Shizuma Noda, director and executive officer of Seven-Eleven Japan Co., announces the launch of day care centers for its workers, in Tokyo's Chiyoda Ward on Aug. 10, 2017. (Mainichi)
A day care center to be opened on the second floor of Seven-Eleven Japan Co.'s Hiroshima Nakahiro 3-chome outlet. (Photo courtesy of Seven-Eleven Japan Co.)

Seven-Eleven Japan Co. is set to launch day care facilities at two of its outlets for employees of its franchise stores as part of efforts to address manpower shortages, the convenience store giant announced on Aug. 10.

    The day care centers, called "Seven Nanairo Hoikuen," will open their doors in Tokyo's Ota Ward and the city of Hiroshima this autumn, accommodating children aged 0 to 2 on the second floor of Seven-Eleven outlets. By creating a better working environment for employees of child-rearing age, the company is looking to address chronic staff shortages and respond to the long waiting lists for day care places.
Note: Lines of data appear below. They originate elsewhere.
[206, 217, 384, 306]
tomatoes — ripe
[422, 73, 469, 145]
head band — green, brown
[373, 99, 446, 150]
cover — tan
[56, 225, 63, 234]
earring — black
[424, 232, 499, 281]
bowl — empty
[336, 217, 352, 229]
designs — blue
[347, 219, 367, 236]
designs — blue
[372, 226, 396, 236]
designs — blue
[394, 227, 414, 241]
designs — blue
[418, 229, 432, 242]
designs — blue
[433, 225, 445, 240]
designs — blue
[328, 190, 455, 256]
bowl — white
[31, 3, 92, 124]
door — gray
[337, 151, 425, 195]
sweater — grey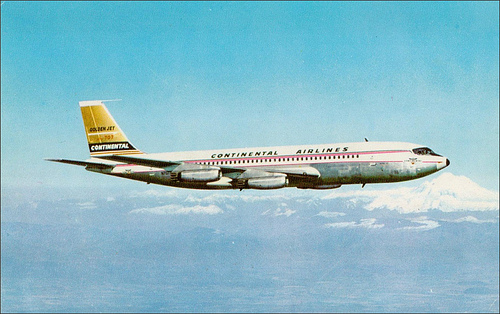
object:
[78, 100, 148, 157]
tail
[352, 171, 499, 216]
mountain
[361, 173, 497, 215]
snow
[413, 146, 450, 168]
cockpit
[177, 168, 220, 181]
engine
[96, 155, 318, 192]
wing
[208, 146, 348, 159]
logo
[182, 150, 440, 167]
cabin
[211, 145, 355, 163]
writing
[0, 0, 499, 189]
sky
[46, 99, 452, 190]
airplane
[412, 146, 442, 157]
windshield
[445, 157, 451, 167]
nose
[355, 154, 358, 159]
windows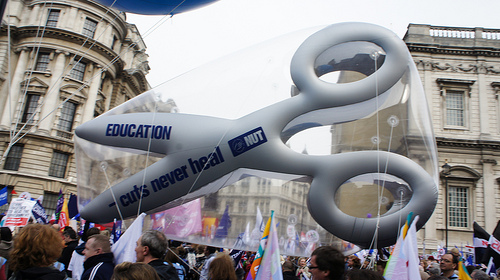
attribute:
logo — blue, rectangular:
[223, 122, 272, 164]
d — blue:
[110, 119, 140, 144]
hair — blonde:
[9, 216, 60, 278]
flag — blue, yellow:
[456, 255, 470, 278]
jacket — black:
[76, 257, 117, 279]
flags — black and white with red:
[466, 207, 496, 278]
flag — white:
[110, 208, 142, 265]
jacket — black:
[74, 254, 129, 278]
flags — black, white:
[474, 222, 499, 272]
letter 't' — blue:
[142, 118, 160, 138]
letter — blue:
[103, 123, 113, 138]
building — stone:
[398, 18, 499, 278]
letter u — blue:
[119, 125, 128, 138]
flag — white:
[250, 210, 290, 279]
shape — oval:
[308, 32, 393, 93]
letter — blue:
[159, 119, 176, 146]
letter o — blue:
[153, 123, 164, 144]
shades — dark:
[305, 260, 320, 271]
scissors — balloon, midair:
[68, 38, 410, 270]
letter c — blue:
[127, 121, 140, 138]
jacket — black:
[77, 251, 116, 278]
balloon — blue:
[98, 1, 223, 18]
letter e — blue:
[104, 124, 116, 136]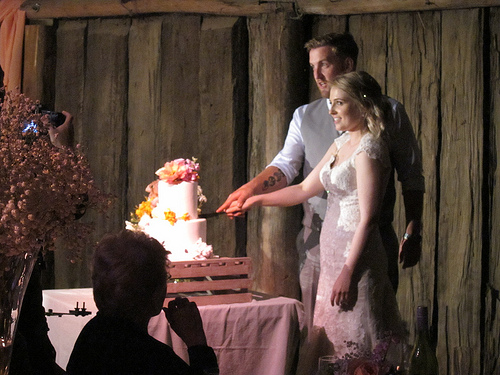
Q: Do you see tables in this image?
A: Yes, there is a table.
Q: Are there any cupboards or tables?
A: Yes, there is a table.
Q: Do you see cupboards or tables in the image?
A: Yes, there is a table.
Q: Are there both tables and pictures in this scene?
A: No, there is a table but no pictures.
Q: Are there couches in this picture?
A: No, there are no couches.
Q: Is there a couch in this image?
A: No, there are no couches.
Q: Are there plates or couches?
A: No, there are no couches or plates.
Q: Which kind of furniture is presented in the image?
A: The furniture is a table.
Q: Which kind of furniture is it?
A: The piece of furniture is a table.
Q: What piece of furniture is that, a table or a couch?
A: This is a table.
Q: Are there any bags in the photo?
A: No, there are no bags.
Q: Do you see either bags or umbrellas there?
A: No, there are no bags or umbrellas.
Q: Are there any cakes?
A: Yes, there is a cake.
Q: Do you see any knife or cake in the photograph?
A: Yes, there is a cake.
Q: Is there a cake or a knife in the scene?
A: Yes, there is a cake.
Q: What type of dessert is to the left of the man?
A: The dessert is a cake.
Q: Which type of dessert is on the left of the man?
A: The dessert is a cake.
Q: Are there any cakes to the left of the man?
A: Yes, there is a cake to the left of the man.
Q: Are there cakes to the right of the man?
A: No, the cake is to the left of the man.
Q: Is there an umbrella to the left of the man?
A: No, there is a cake to the left of the man.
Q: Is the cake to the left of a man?
A: Yes, the cake is to the left of a man.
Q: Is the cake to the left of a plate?
A: No, the cake is to the left of a man.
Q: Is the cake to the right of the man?
A: No, the cake is to the left of the man.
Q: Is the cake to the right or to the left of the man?
A: The cake is to the left of the man.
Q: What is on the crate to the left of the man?
A: The cake is on the crate.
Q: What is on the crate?
A: The cake is on the crate.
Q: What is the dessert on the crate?
A: The dessert is a cake.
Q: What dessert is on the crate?
A: The dessert is a cake.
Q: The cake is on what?
A: The cake is on the crate.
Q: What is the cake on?
A: The cake is on the crate.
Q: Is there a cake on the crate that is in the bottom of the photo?
A: Yes, there is a cake on the crate.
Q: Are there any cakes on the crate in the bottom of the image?
A: Yes, there is a cake on the crate.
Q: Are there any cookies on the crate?
A: No, there is a cake on the crate.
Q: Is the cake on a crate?
A: Yes, the cake is on a crate.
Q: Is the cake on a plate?
A: No, the cake is on a crate.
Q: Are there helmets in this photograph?
A: No, there are no helmets.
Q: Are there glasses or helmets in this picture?
A: No, there are no helmets or glasses.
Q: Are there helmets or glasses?
A: No, there are no helmets or glasses.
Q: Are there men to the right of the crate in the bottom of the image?
A: Yes, there is a man to the right of the crate.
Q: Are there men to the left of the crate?
A: No, the man is to the right of the crate.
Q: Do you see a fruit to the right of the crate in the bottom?
A: No, there is a man to the right of the crate.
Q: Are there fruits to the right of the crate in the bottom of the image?
A: No, there is a man to the right of the crate.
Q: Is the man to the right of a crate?
A: Yes, the man is to the right of a crate.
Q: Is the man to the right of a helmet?
A: No, the man is to the right of a crate.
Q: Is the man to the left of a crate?
A: No, the man is to the right of a crate.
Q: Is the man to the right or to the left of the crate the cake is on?
A: The man is to the right of the crate.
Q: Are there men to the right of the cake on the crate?
A: Yes, there is a man to the right of the cake.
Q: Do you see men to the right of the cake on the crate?
A: Yes, there is a man to the right of the cake.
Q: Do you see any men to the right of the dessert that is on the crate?
A: Yes, there is a man to the right of the cake.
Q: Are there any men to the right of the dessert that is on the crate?
A: Yes, there is a man to the right of the cake.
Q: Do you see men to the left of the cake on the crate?
A: No, the man is to the right of the cake.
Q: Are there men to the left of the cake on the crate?
A: No, the man is to the right of the cake.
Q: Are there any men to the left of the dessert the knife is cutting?
A: No, the man is to the right of the cake.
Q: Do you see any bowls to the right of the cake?
A: No, there is a man to the right of the cake.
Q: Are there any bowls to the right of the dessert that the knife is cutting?
A: No, there is a man to the right of the cake.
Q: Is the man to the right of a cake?
A: Yes, the man is to the right of a cake.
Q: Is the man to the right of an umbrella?
A: No, the man is to the right of a cake.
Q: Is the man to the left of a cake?
A: No, the man is to the right of a cake.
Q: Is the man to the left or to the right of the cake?
A: The man is to the right of the cake.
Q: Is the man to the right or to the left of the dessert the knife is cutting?
A: The man is to the right of the cake.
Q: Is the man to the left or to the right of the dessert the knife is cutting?
A: The man is to the right of the cake.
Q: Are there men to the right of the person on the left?
A: Yes, there is a man to the right of the person.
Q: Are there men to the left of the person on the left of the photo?
A: No, the man is to the right of the person.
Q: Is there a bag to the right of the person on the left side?
A: No, there is a man to the right of the person.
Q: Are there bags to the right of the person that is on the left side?
A: No, there is a man to the right of the person.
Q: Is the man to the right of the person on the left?
A: Yes, the man is to the right of the person.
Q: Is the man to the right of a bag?
A: No, the man is to the right of the person.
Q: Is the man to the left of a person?
A: No, the man is to the right of a person.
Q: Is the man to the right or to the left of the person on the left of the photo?
A: The man is to the right of the person.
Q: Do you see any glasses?
A: No, there are no glasses.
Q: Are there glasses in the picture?
A: No, there are no glasses.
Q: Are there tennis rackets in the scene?
A: No, there are no tennis rackets.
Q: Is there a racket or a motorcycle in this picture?
A: No, there are no rackets or motorcycles.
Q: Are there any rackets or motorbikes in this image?
A: No, there are no rackets or motorbikes.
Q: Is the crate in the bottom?
A: Yes, the crate is in the bottom of the image.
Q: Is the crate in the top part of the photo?
A: No, the crate is in the bottom of the image.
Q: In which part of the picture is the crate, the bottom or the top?
A: The crate is in the bottom of the image.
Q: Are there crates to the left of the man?
A: Yes, there is a crate to the left of the man.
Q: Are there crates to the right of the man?
A: No, the crate is to the left of the man.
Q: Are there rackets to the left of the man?
A: No, there is a crate to the left of the man.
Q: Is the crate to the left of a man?
A: Yes, the crate is to the left of a man.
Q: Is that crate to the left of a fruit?
A: No, the crate is to the left of a man.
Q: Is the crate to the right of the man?
A: No, the crate is to the left of the man.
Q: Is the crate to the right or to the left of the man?
A: The crate is to the left of the man.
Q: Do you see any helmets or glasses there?
A: No, there are no glasses or helmets.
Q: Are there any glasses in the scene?
A: No, there are no glasses.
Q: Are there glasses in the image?
A: No, there are no glasses.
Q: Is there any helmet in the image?
A: No, there are no helmets.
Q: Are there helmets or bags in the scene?
A: No, there are no helmets or bags.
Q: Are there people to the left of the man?
A: Yes, there is a person to the left of the man.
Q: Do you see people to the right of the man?
A: No, the person is to the left of the man.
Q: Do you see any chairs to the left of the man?
A: No, there is a person to the left of the man.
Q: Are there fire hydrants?
A: No, there are no fire hydrants.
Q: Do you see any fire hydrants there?
A: No, there are no fire hydrants.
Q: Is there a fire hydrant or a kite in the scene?
A: No, there are no fire hydrants or kites.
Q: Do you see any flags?
A: No, there are no flags.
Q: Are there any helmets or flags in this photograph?
A: No, there are no flags or helmets.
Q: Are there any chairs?
A: No, there are no chairs.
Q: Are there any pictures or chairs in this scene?
A: No, there are no chairs or pictures.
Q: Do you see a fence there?
A: Yes, there is a fence.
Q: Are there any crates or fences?
A: Yes, there is a fence.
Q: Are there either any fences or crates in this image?
A: Yes, there is a fence.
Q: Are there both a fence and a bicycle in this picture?
A: No, there is a fence but no bicycles.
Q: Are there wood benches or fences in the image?
A: Yes, there is a wood fence.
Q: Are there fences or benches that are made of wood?
A: Yes, the fence is made of wood.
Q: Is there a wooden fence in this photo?
A: Yes, there is a wood fence.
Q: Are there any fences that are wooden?
A: Yes, there is a wood fence.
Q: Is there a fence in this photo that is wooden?
A: Yes, there is a fence that is wooden.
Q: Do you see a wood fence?
A: Yes, there is a fence that is made of wood.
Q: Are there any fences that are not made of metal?
A: Yes, there is a fence that is made of wood.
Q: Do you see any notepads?
A: No, there are no notepads.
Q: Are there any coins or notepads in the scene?
A: No, there are no notepads or coins.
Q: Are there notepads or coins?
A: No, there are no notepads or coins.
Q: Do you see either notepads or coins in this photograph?
A: No, there are no notepads or coins.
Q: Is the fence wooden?
A: Yes, the fence is wooden.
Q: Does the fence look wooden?
A: Yes, the fence is wooden.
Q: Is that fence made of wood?
A: Yes, the fence is made of wood.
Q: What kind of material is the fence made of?
A: The fence is made of wood.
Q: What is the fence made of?
A: The fence is made of wood.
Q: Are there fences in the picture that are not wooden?
A: No, there is a fence but it is wooden.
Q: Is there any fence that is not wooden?
A: No, there is a fence but it is wooden.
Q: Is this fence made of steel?
A: No, the fence is made of wood.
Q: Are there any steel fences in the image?
A: No, there is a fence but it is made of wood.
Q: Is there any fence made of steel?
A: No, there is a fence but it is made of wood.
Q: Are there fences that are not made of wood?
A: No, there is a fence but it is made of wood.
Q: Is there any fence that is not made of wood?
A: No, there is a fence but it is made of wood.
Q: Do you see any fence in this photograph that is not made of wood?
A: No, there is a fence but it is made of wood.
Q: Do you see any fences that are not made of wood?
A: No, there is a fence but it is made of wood.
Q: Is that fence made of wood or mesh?
A: The fence is made of wood.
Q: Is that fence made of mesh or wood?
A: The fence is made of wood.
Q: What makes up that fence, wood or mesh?
A: The fence is made of wood.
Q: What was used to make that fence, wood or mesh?
A: The fence is made of wood.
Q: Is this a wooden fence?
A: Yes, this is a wooden fence.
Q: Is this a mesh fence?
A: No, this is a wooden fence.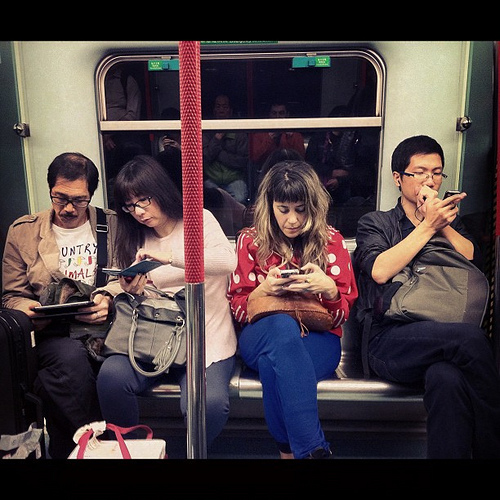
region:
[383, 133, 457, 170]
Person has dark hair.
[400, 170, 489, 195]
Glasses on person's face.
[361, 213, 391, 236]
Person wearing black jacket.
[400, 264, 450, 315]
Person holding bag in lap.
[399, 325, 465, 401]
Person wearing dark pants.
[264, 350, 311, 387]
Person wearing blue pants.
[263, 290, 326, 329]
Person holding brown bag in lap.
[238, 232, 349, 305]
Person wearing red and white jacket.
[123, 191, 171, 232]
Glasses on woman's face.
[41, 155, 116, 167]
Man has short dark hair.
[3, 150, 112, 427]
A man holding a tablet device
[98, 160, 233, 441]
A woman in eyeglasses holding a book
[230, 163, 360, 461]
A woman in red holds a cellular phone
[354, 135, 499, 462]
A man in glasses on his phone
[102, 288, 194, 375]
A gray handbag in a woman's lap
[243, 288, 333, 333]
A brown handbag in a woman's lap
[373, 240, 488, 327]
A gray backpack in a man's lap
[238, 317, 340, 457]
A woman's blue pants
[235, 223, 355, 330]
A woman's polka dot shirt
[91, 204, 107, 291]
The strap of a man's bag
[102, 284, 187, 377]
black and grey handbag with tassels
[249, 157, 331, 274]
long hair parted in the middle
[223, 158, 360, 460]
woman sitting with her legs crossed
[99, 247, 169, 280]
hand turning the pages of a small book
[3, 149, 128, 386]
man looking at a tablet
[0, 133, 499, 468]
four people sitting side by side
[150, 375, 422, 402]
metallic bench seat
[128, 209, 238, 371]
knitted long sleeved sweater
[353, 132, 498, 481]
man holding his hand up to his mouth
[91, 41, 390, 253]
tinted window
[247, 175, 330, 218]
hair of the woman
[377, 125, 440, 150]
hair of the man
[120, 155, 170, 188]
hair of the woman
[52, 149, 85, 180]
hair of the man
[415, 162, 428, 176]
eye of the man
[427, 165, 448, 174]
eye of the man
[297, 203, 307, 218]
eye of the woman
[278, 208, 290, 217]
eye of the woman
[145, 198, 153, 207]
eye of the woman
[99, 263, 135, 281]
book in the hand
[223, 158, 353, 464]
woman sitting on train wearing blue jeans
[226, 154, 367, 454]
woman with long blond hair wearing red shirt with white polka dots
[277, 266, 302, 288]
woman holding phone in both hands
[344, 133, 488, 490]
Asian man sitting on train in blue jeans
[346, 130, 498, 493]
Asian man holding cell phone and wearing glasses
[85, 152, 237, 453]
long hiared Asian woman sitting on train reading brochure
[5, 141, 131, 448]
Balding Asian man sitting next to Asian woman reading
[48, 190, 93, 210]
balding Asian man wearing glasses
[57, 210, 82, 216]
balding Asian man with dark mustache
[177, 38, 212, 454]
silver pole with red rubber grip for passengers to hold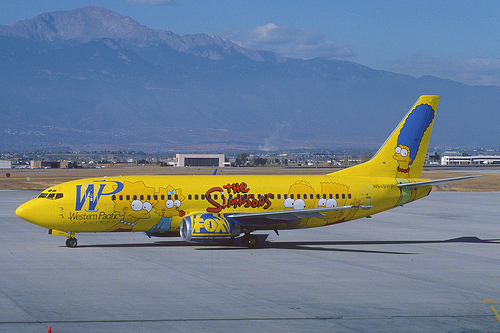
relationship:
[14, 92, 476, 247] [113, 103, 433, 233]
airplane has simpsons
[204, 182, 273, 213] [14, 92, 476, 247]
lettering on airplane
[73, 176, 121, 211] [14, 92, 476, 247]
lettering on airplane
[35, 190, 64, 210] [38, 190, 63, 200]
cockpit has windows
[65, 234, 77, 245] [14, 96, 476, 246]
wheel on airplane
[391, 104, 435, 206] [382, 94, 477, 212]
marge simpson on tail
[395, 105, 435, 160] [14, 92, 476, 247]
paint on airplane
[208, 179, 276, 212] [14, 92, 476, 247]
lettering on airplane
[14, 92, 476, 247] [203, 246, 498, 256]
airplane has shadow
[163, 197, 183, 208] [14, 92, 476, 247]
eyes on airplane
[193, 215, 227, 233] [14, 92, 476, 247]
fox on airplane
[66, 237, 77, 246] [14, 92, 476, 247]
wheel on airplane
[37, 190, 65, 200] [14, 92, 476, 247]
windows on front of airplane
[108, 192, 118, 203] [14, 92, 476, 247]
window on airplane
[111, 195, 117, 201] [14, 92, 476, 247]
window on airplane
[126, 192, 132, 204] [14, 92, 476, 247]
window on airplane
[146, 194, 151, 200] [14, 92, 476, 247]
window on airplane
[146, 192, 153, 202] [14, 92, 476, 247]
window on airplane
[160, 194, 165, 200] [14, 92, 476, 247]
window on airplane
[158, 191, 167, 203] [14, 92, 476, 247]
window on airplane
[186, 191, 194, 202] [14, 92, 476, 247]
window on airplane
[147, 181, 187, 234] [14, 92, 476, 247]
maggie simpson on airplane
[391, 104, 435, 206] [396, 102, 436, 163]
marge simpson has hair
    Applications for enrollment at those child care centers will start in mid-August, before they open sometime around late September or October. While the facilities will primarily be aimed at regular employees of Seven-Eleven Japan as well as the owners and workers of its franchise outlets, local residents can also apply for some slots.

    The capacity at the Ota-ku Ikegami 8-chome store's day care will be set at 30, while that for the Hiroshima Nakahiro 3-chome outlet will be 19. The day care centers will be open from 8 a.m. to 8 p.m. on weekdays.

    The company headquarters will foot the rents of the facilities while utilizing government subsidies.

    The fees for the facilities are still under consideration, but the company says it wants to "set the fees cheaper than the standard levels in the area." As the firm deems the new day care service as part of its welfare programs for its workers, and franchises will be footing part of the cost, the fees for its employees will be lower than those for general users.

    "We would like to properly respond to the labor shortage problem and create an environment for our franchise employees to be able to work without worries," said Shizuma Noda, director and executive officer of Seven-Eleven Japan Co., during a press conference at the company's head office in Tokyo.

    Noda suggested that the company will consider establishing additional day care centers mainly in areas with long day care spot waiting lists, in conjunction with the central government and day care center operators.